»»
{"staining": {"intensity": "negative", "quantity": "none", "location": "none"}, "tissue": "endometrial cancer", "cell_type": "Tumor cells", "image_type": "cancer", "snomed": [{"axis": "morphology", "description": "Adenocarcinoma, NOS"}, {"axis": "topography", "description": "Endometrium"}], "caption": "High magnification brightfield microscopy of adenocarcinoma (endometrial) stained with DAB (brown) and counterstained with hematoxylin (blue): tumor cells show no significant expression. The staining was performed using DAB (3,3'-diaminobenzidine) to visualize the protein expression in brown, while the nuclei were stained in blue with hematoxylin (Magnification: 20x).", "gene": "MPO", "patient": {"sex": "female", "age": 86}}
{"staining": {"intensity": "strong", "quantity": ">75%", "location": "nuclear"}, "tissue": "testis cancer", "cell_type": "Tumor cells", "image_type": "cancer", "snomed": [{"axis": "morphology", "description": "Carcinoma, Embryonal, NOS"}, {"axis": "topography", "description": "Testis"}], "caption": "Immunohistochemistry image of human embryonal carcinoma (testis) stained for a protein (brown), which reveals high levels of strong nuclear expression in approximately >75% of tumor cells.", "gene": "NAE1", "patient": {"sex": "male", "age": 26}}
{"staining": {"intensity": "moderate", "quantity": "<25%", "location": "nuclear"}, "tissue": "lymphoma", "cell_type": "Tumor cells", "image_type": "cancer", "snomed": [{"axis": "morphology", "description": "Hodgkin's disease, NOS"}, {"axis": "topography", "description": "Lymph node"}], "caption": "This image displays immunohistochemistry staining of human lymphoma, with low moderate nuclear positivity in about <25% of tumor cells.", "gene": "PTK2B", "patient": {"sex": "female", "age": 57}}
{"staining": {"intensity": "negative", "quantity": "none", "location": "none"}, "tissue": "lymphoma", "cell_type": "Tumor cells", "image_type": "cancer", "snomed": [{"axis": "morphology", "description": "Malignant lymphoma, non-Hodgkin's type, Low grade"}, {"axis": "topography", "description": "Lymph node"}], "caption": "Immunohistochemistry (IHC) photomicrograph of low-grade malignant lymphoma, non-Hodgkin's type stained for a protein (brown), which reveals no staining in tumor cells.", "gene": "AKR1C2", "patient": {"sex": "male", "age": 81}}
««
**What needs to be done**
Tally the lines of the listing above that include the string "reveals". Provide the total alone.

**Response for this exercise**
2